Browser configuration

  • browserTitle (string) - Title displayed in navigation bar.

  • navBarBackgroundColor (string) - Background color of navigation bar.

  • homePage (Component) - React component for home page content.

  • extraPages (array of objects) - Additional browser pages.

    • path (string) - URL path for page.

    • label (string) - Label for page in navigation bar.

    • component (Component) - React component for page content.

Gene results configuration

  • geneResultsPageHeading (string) - Heading for all gene results page.

  • geneResultAnalysisGroupOptions (array of strings) - Groups to include in analysis group menu on all gene results page.

  • defaultGeneResultAnalysisGroup (string) - Analysis group to show by default on all gene results page.

  • defaultGeneResultSortKey (string) - Default field to sort gene results table by.

  • geneResultColumns (array of objects) - Column definitions for gene results table.

    • key (string) - Unique identifier for field.

    • heading (string) - Column label.

    • minWidth (number) - Minimum width (in pixels) for column.

    • tooltip (string) - Tooltip text for column heading.

    • render (function) - Function to render cell content.

    • renderForCSV (function) - Function to render cell content in CSV export.

  • geneResultTabs (array of objects) - Define additional tabs for content on all gene results page.
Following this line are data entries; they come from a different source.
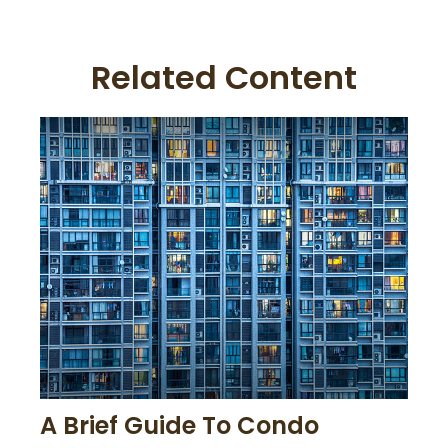
Related Content
A Brief Guide To Condo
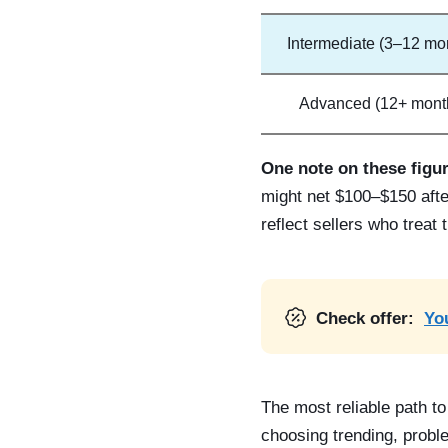
Intermediate (3–12 mo
Advanced (12+ mont
One note on these figu
might net $100–$150 after
reflect sellers who treat
Check offer:
You
The most reliable path to
choosing trending, probl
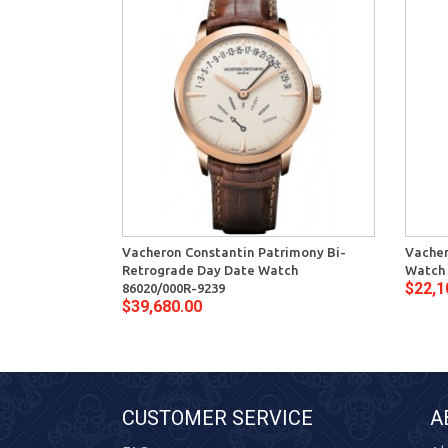
Vacheron Constantin Patrimony Bi-
Vacher
Retrograde Day Date Watch
Watch 
$22,1
86020/000R-9239
$39,680.00
CUSTOMER SERVICE
A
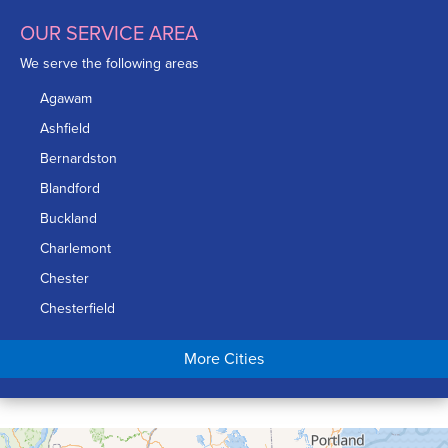
OUR SERVICE AREA
We serve the following areas
Agawam
Ashfield
Bernardston
Blandford
Buckland
Charlemont
Chester
Chesterfield
Chicopee
More Cities
Colrain
Conway
Cummington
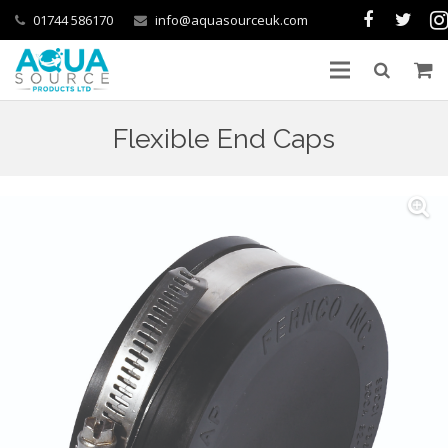
01744 586170
info@aquasourceuk.com
Flexible End Caps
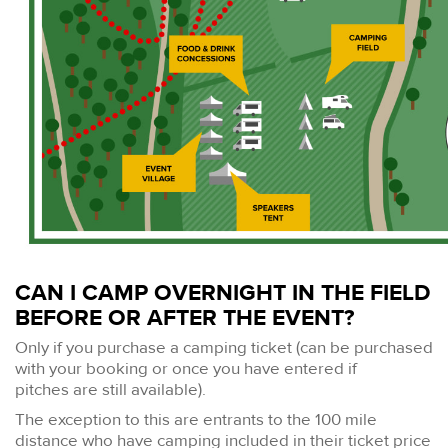
CAN I CAMP OVERNIGHT IN THE FIELD
BEFORE OR AFTER THE EVENT?
Only if you purchase a camping ticket (can be purchased
with your booking or once you have entered if
pitches are still available).
The exception to this are entrants to the 100 mile
distance who have camping included in their ticket price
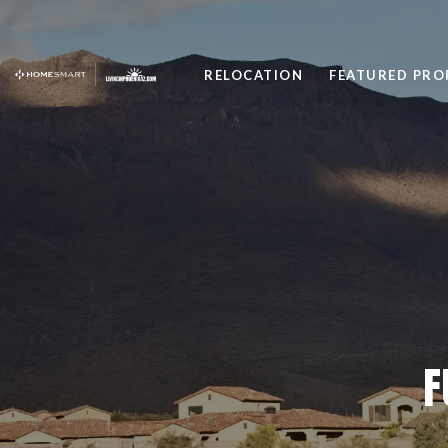
RELOCATION
FEATURED PRO
F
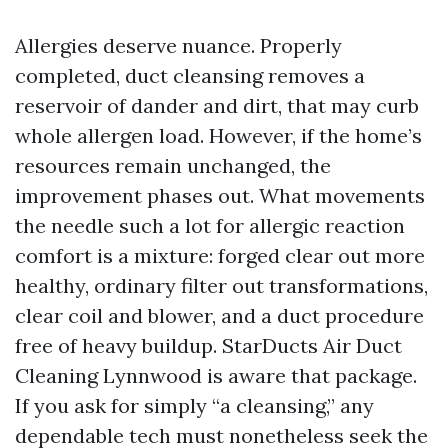
Allergies deserve nuance. Properly
completed, duct cleansing removes a
reservoir of dander and dirt, that may curb
whole allergen load. However, if the home’s
resources remain unchanged, the
improvement phases out. What movements
the needle such a lot for allergic reaction
comfort is a mixture: forged clear out more
healthy, ordinary filter out transformations,
clear coil and blower, and a duct procedure
free of heavy buildup. StarDucts Air Duct
Cleaning Lynnwood is aware that package.
If you ask for simply “a cleansing,” any
dependable tech must nonetheless seek the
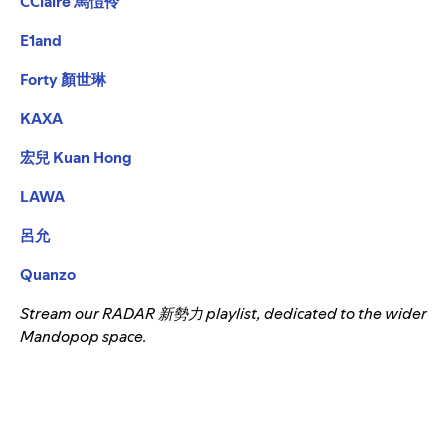
CClaire 馬愷伶
E1and
Forty 顏世琳
KAXA
宏兒 Kuan Hong
LAWA
呂允
Quanzo
Stream our
RADAR 新勢力
playlist, dedicated to the wider
Mandopop space.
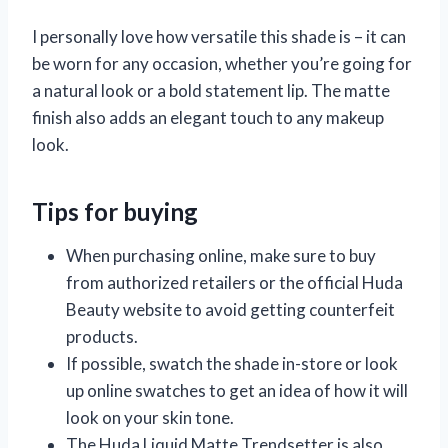
I personally love how versatile this shade is – it can
be worn for any occasion, whether you’re going for
a natural look or a bold statement lip. The matte
finish also adds an elegant touch to any makeup
look.
Tips for buying
When purchasing online, make sure to buy
from authorized retailers or the official Huda
Beauty website to avoid getting counterfeit
products.
If possible, swatch the shade in-store or look
up online swatches to get an idea of how it will
look on your skin tone.
The Huda Liquid Matte Trendsetter is also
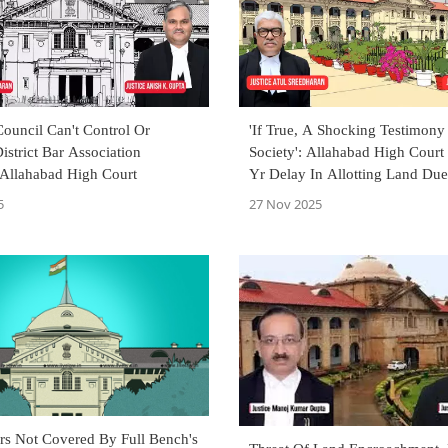
Council Can't Control Or
'If True, A Shocking Testimony
istrict Bar Association
Society': Allahabad High Court
 Allahabad High Court
Yr Delay In Allotting Land Du
War Martyr's Widow
5
27 Nov 2025
s Not Covered By Full Bench's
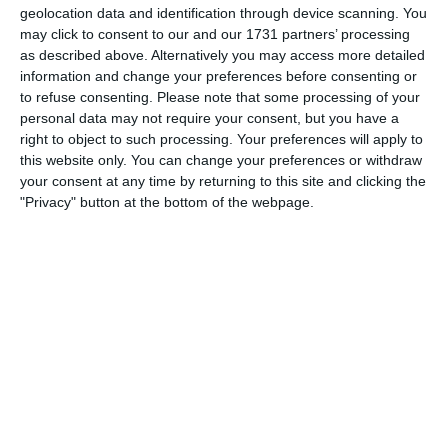
geolocation data and identification through device scanning. You
0
0
U16 - 2026/27
Gegner
may click to consent to our and our 1731 partners’ processing
as described above. Alternatively you may access more detailed
information and change your preferences before consenting or
to refuse consenting.
Please note that some processing of your
2. August
personal data may not require your consent, but you have a
right to object to such processing. Your preferences will apply to
0
0
FC Black Stars B2 26/27
SV Rust
this website only. You can change your preferences or withdraw
your consent at any time by returning to this site and clicking the
"Privacy" button at the bottom of the webpage.
30. Juli
4
5
Junioren B
Team Grand Chasseral (Birse Football Club) a (Jun.B P)
29. Juli
7
5
U18
Gegner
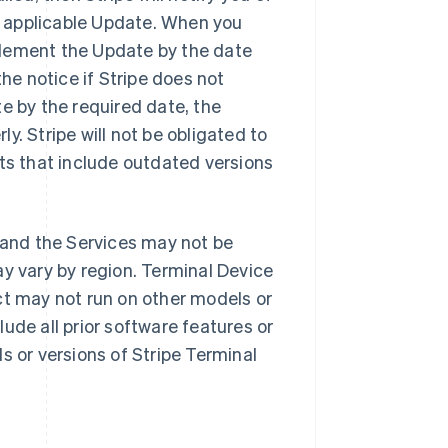
 applicable Update. When you
plement the Update by the date
the notice if Stripe does not
e by the required date, the
y. Stripe will not be obligated to
cts that include outdated versions
 and the Services may not be
ay vary by region. Terminal Device
ct may not run on other models or
ude all prior software features or
s or versions of Stripe Terminal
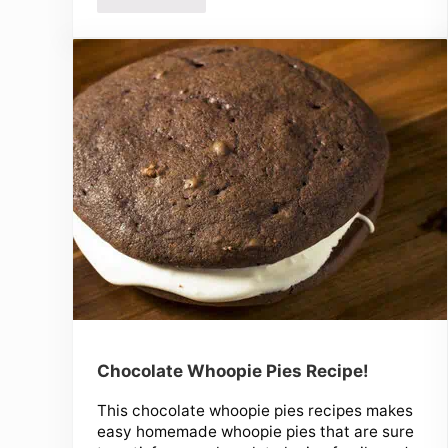
Chocolate Whoopie Pies Recipe!
This chocolate whoopie pies recipes makes
easy homemade whoopie pies that are sure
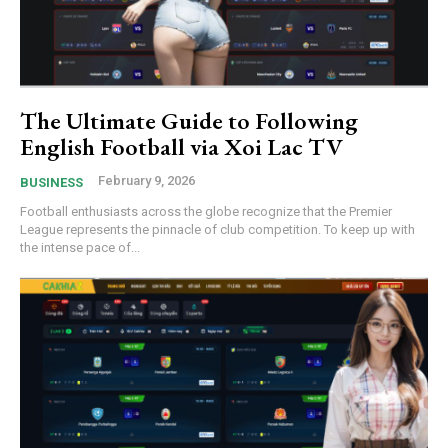
The Ultimate Guide to Following
English Football via Xoi Lac TV
February 9, 2026
BUSINESS
Football enthusiasts across the globe recognize that the Premier
League represents the pinnacle of club competition. To keep up with
the intense pace of...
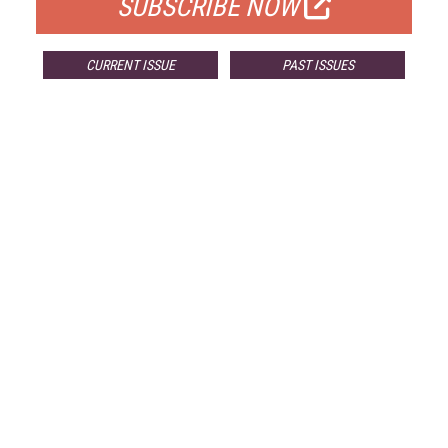
SUBSCRIBE NOW
CURRENT ISSUE
PAST ISSUES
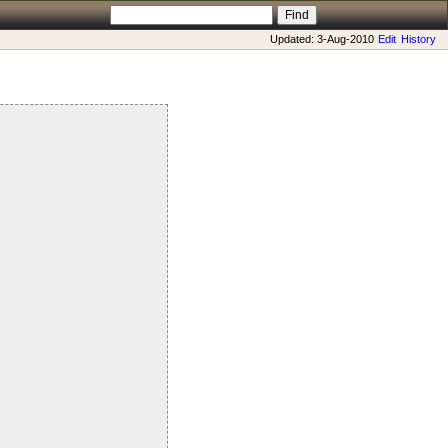
Updated: 3-Aug-2010
Edit
History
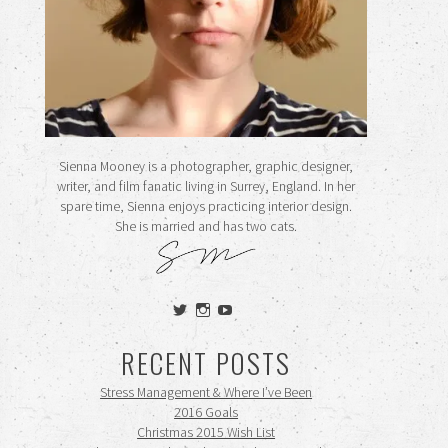
Sienna Mooney is a photographer, graphic designer,
writer, and film fanatic living in Surrey, England. In her
spare time, Sienna enjoys practicing interior design.
She is married and has two cats.
View
View
View
siennamooney’s
ohceecee’s
siennamooney’s
profile
profile
profile
RECENT POSTS
on
on
on
Twitter
Instagram
YouTube
Stress Management & Where I’ve Been
2016 Goals
Christmas 2015 Wish List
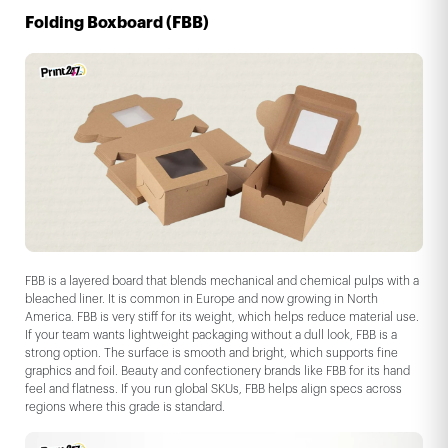
Folding Boxboard (FBB)
FBB is a layered board that blends mechanical and chemical pulps with a
bleached liner. It is common in Europe and now growing in North
America. FBB is very stiff for its weight, which helps reduce material use.
If your team wants lightweight packaging without a dull look, FBB is a
strong option. The surface is smooth and bright, which supports fine
graphics and foil. Beauty and confectionery brands like FBB for its hand
feel and flatness. If you run global SKUs, FBB helps align specs across
regions where this grade is standard.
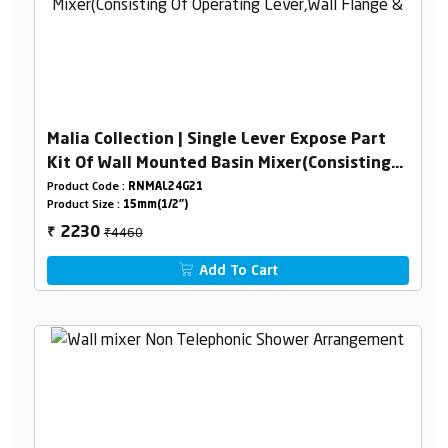
Malia Collection | Single Lever Expose Part
Kit Of Wall Mounted Basin Mixer(Consisting
Of Operating Lever,Wall Flange & Spout Only)
Product Code :
RNMAL24G21
Product Size :
15mm(1/2")
₹4460
2230
₹
Add To Cart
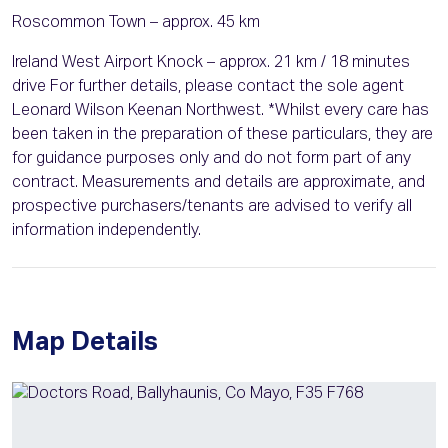
Roscommon Town – approx. 45 km
Ireland West Airport Knock – approx. 21 km / 18 minutes
drive For further details, please contact the sole agent
Leonard Wilson Keenan Northwest. *Whilst every care has
been taken in the preparation of these particulars, they are
for guidance purposes only and do not form part of any
contract. Measurements and details are approximate, and
prospective purchasers/tenants are advised to verify all
information independently.
Map Details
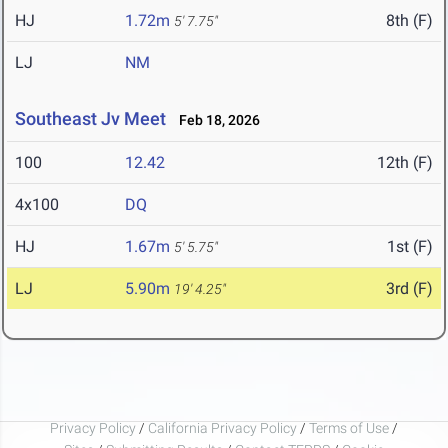
HJ
1.72m
8th (F)
5' 7.75"
LJ
NM
Southeast Jv Meet
Feb 18, 2026
100
12.42
12th (F)
4x100
DQ
HJ
1.67m
1st (F)
5' 5.75"
LJ
5.90m
3rd (F)
19' 4.25"
Privacy Policy
/
California Privacy Policy
/
Terms of Use
/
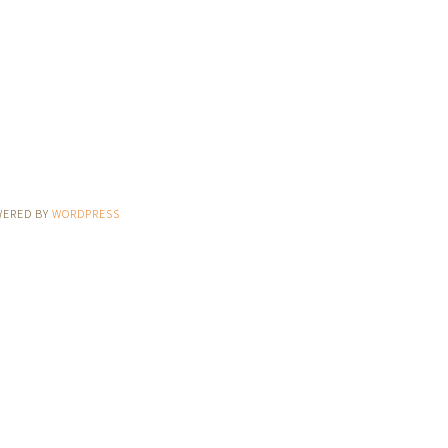
WERED BY
WORDPRESS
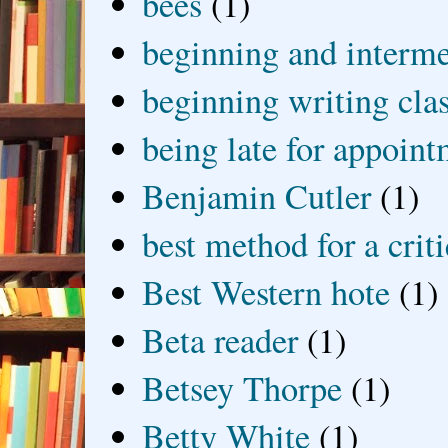
bees
(1)
beginning and interme
beginning writing cla
being late for appoin
Benjamin Cutler
(1)
best method for a crit
Best Western hote
(1)
Beta reader
(1)
Betsey Thorpe
(1)
Betty White
(1)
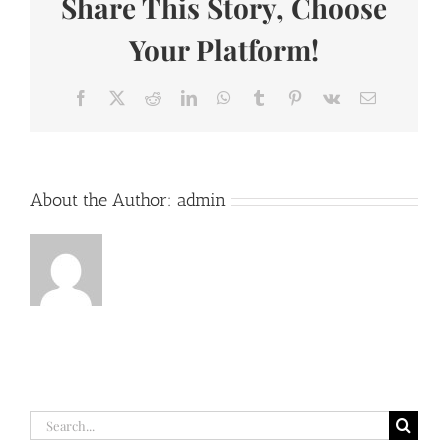
Share This Story, Choose
(Lyrics)
Your Platform!
Facebook
X
Reddit
LinkedIn
WhatsApp
Tumblr
Pinterest
Vk
Email
About the Author:
admin
Search
for:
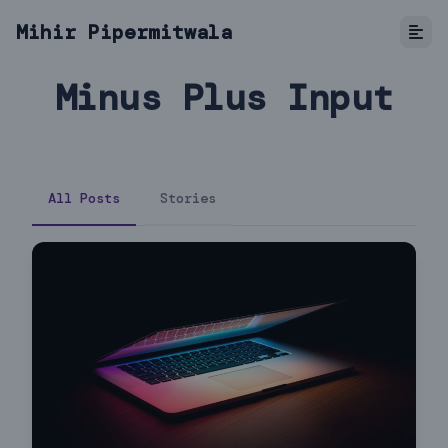
Mihir Pipermitwala
Minus Plus Input
All Posts
Stories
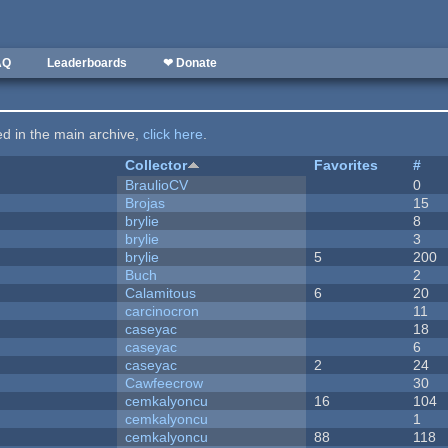
AQ
Leaderboards
❤ Donate
ted in the main archive,
click here
.
Collector
Favorites
#
BraulioCV
0
Brojas
15
brylie
8
brylie
3
brylie
5
200
Buch
2
Calamitous
6
20
carcinocron
11
caseyac
18
caseyac
6
caseyac
2
24
Cawfeecrow
30
cemkalyoncu
16
104
cemkalyoncu
1
cemkalyoncu
88
118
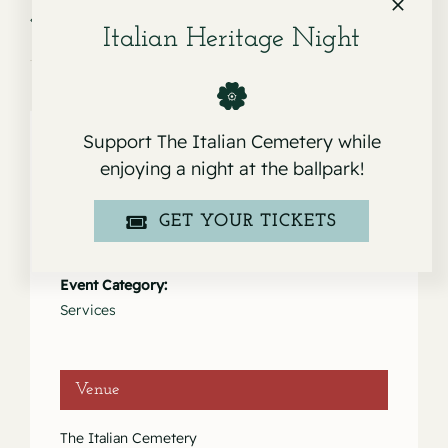
Service for Giuseppina “Pina”
Service for Maria Consuelo
Malatesta
Pena
Italian Heritage Night
Support The Italian Cemetery while
enjoying a night at the ballpark!
Details
GET YOUR TICKETS
Date:
June 10, 2023
Event Category:
Services
Venue
The Italian Cemetery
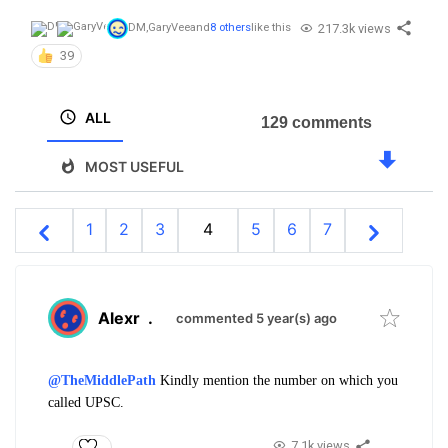
217.3k views
DM
,
GaryVee
and
8 others
like this
39
ALL
129 comments
MOST USEFUL
1
2
3
4
5
6
7
Alexr
.
commented 5 year(s) ago
@TheMiddlePath
Kindly mention the number on which you
called UPSC.
7.1k views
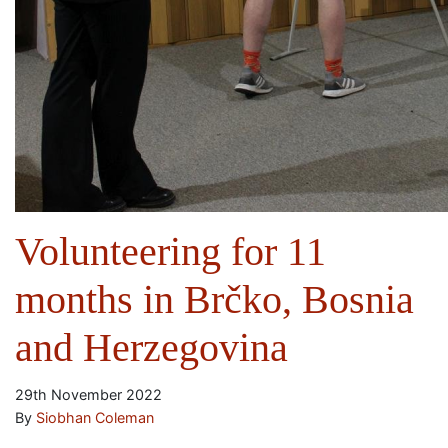
Volunteering for 11
months in Brčko, Bosnia
and Herzegovina
29th November 2022
By
Siobhan Coleman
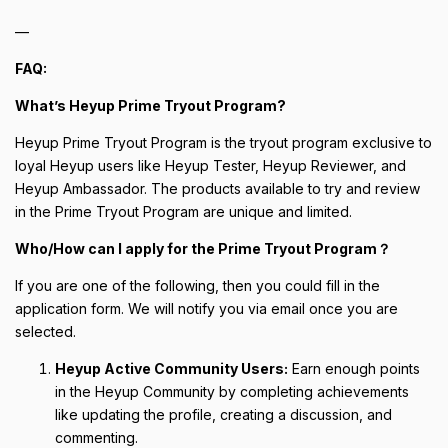
—
FAQ:
What’s Heyup Prime Tryout Program?
Heyup Prime Tryout Program is the tryout program exclusive to
loyal Heyup users like Heyup Tester, Heyup Reviewer, and
Heyup Ambassador. The products available to try and review
in the Prime Tryout Program are unique and limited.
Who/How can I apply for the Prime Tryout Program？
If you are one of the following, then you could fill in the
application form. We will notify you via email once you are
selected.
Heyup Active Community Users:
Earn enough points
in the Heyup Community by completing achievements
like updating the profile, creating a discussion, and
commenting.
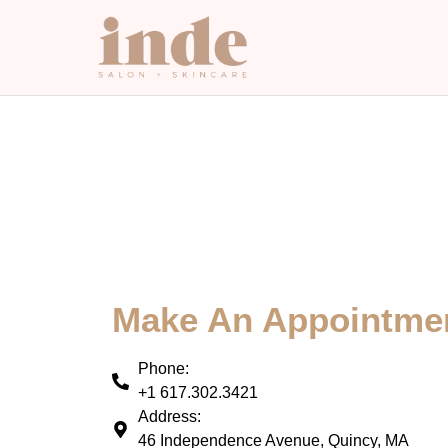
Make An Appointme
Phone:
+1 617.302.3421
Address:
46 Independence Avenue, Quincy, MA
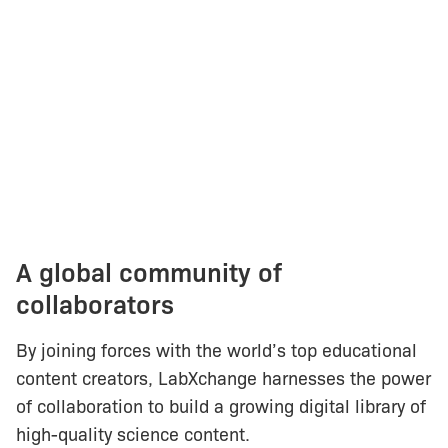
A global community of
collaborators
By joining forces with the world’s top educational
content creators, LabXchange harnesses the power
of collaboration to build a growing digital library of
high-quality science content.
    • id (string) - Tab ID.

    • label (string) - Tab label.

    • render (function) - Function to render tab content.

Variant results configuration

  • variantAnalysisGroupOptions (array of strings) - Groups to include in analysis group menu for variants table on gene page.

  • defaultVariantAnalysisGroup (string) - Analysis group to show by default in variants table.

  • variantResultColumns (array of objects) - Column definitions for variants table.

    • key (string) - Unique identifier for field.

    • heading (string) - Column label.

    • minWidth (number) - Minimum width (in pixels) for column.

    • tooltip (string) - Tooltip text for column heading.

    • render (function) - Function to render cell content.

    • renderForCSV (function) - Function to render cell content in CSV export.

    • showOnGenePage (boolean) - Include this column in variants table on gene page.

    • showOnDetails (boolean) - Include this column in table in variant details popup.

  • variantConsequences (array of objects) - List of variant consequences used in analysis.

    • term (string) - Consequence term in variant results.

    • category (one of lof, missense, synonymous, other) - Consequence category

  • variantConsequenceCategoryLabels (object) - Labels for consequence categories in variant filter controls.

  • variantCustomFilter (object) - Definition for browser specific variant filter controls.

    • component (Component) - React component to render filter controls.

    • defaultFilter (any) - Default filter settings.

    • applyFilter (function) - Function to filter list of variants based on current filter settings.

  • renderVariantAttributes (function) - Function to render info field of a variant.